▸ **TASKS AND EXERCISES**:
1. In the post on boids with Rust and Bevy, what did the author integrate into a test scene for a take-home project?
2. Please extend the post on boids with Rust and Bevy, picking up after its final sentence.

▸ **PASSAGE**:
• • • • • • •

Rust K-D Tree Boids on Bevy with bevy-spatial

Boids! Try them in your browser.

In this post I’ll summarize my experience getting started with Rust and Bevy, and share technical details for the interactive Boids simulation linked above. The first section of this post is a ramble about project selection, getting started with Rust and Bevy, and Eric S. Raymond’s The Cathedral and the Bazaar. If you want the technical details about implementing boids on Bevy, skip here.

Table of Contents

• Reading & Rambling
  • Back To The Building Blocks
  • The Cathedral and the Bazaar
  • Bevy
• Boids
  • Entities, Components, Systems
  • Boid Lookup Acceleration
  • The Devil in the Details
  • Multithreading
  • Building for the Web

Reading & Rambling

After wrapping the first iteration of my Vulkan renderer I had the opportunity to interview for a Graphics Programmer position. I spent a few weeks integrating Nvidia’s Variable-Rate Shading algorithm into a test scene as a take-home project. The interview was a success, but they were unable to accommodate me remotely, and I was unable to relocate where they needed me. These things happen. Here’s the slides if you like.

I spent a long while thinking about my Next Big Project:TM:. I started with refactoring the renderer in an effort to move it towards some simple game engine functionality. The renderer is tightly coupled to the Vulkan API; it’s not much more than a mish-mash of tutorials with a glTF parser and an interactive camera. I started on designing some middleware to abstract Vulkan and, eventually, other APIs like DirectX or Metal. Combing through the source for Unreal Engine and Godot gave great direction, but I had a nagging feeling that I was reinventing the wheel.

I was interested in experimenting with WebGPU, and I really wanted to explore the ECS paradigm. Still, I wasn’t sure about committing to building a complete engine from scratch - it’s great to build something for the enjoyment of learning, but was I certain about committing thousands of hours of development over many years to build (yet another) esoteric hobby engine just for the sake of building one? I shelved these plans for the time moment and decided to spend some time reading around.

Back To The Building Blocks

It was around this time the White House Office of the National Cyber Director published Back to the Building Blocks: A Path Toward Secure and Measurable Software. The report describes an urgent need to address undiscov- wait a second, did the White House just publish a report recommending Rust? The Rustaceans danced in the streets! The C++ programmers wept. The time had finally come!

Though not quite the dawn of a new era, appearing in a White House report was strong support, so it seemed as good a time as any to jump on the Rust train. I was going in circles on other projects, and learning about Rust’s famous memory safety could inform how I program in other languages. Learning never fails. I visited the Rust site and found their book, The Rust Programming Language - otherwise ominously referred to as “The Book” (and if you look a little deeper, there’s “The Rustonomicon” where they hide all the juicy information).

• • • • • • •

▸ **DATA SECTION**:
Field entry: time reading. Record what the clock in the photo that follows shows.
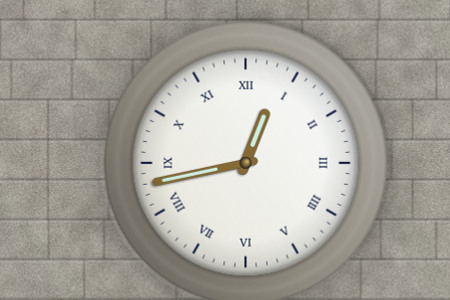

• • • • • • •

▸ **ANSWERS GIVEN**:
1. Nvidia's Variable-Rate Shading algorithm.

2.
The Book is a concise overview of the major features of Rust, paired with bite-sized code snippets to demonstrate. I downloaded JetBrains’s RustRover Preview which feels very familiar after all the time spent with CLion. After going through the Book and writing this boids program (I’ll get there eventually), my first impressions are very positive. It’s easy to get started with Rust, and it has some great ideas to bring to the table.

Good

• The toolchain. rustup and cargo make project setup incredibly easy!
• The Book. Rust’s library of learning materials is excellent and highly accessible.
• Ergonomic standard library. Borrows good pieces from many modern languages.

Less Good

• Cumbersome function signature syntax. Did lifetimes need to look like that?
• Efficiency often necessitates violating memory safety with unsafe code.

Overall, I’m really enjoying writing Rust, and I can see why it’s so consistently loved. The syntax is expressive, there is a wealth of resources, the community is welcoming, and the tooling is excellent.

The Cathedral and the Bazaar

I’ll be honest, I can’t retrace my path to The Cathedral and the Bazaar. I was scrolling through Apache’s open source community guidelines in bed late one night and somehow ended up there, but now I can’t find it mentioned on a single Apache community page.

Some way or another, I ended up reading Eric S. Raymond’s 1997 essay on the Linux approach to open source, The Cathedral and the Bazaar. The essay contrasts two software development models - the Cathedral, where a small community of developers makes source available on each release, but development is otherwise opaque (Emacs, GCC) - and the Bazaar, where all development happens publicly (Linux). These comparisons are supported with the author’s personal experience applying the Bazaar development model to his own project, Fetchmail. It’s a mix of hacker philosophy and practical suggestions on cultivating community around an open source project. The veracity of the practical propositions are disputed, but I think the essay’s popularity indicates that something resonated with a lot of people at the time, so it’s an interesting peek into the movements that led to today’s software landscape.

The core ideas are around following your nose, surrounding yourself with fresh eyes that will provide new stimuli, and pushing out code with the assurance that you can’t get it right the first try. These spoke directly to my recent project rut - I was performing all my development in hermitage, emerging every few months to share a blog post or some screenshots on Discord for some scraps of feedback. I’ve been stuck in design paralysis for quite some time, going in circles weighing tradeoffs for largely aesthetic decisions. It’s inevitable that I’ll come back to these projects - I can’t leave them knocking around in the back of my mind forever! - but for now I’m excited to see what’s out there in open source.

Bevy

A couple weeks of learning Rust and sifting through 90’s wisdom had me feeling invigorated to see what open source game engines the Rust community was working on. By far the largest and most active project is Bevy, an open source ECS game engine with support for WebGPU and glTF. It supports all the features I aspired to in my hobby engine, and many more. The community is active and friendly, and there are many new features being worked on in the open. I was stoked, Bevy is exactly the kind of project I was hoping to find.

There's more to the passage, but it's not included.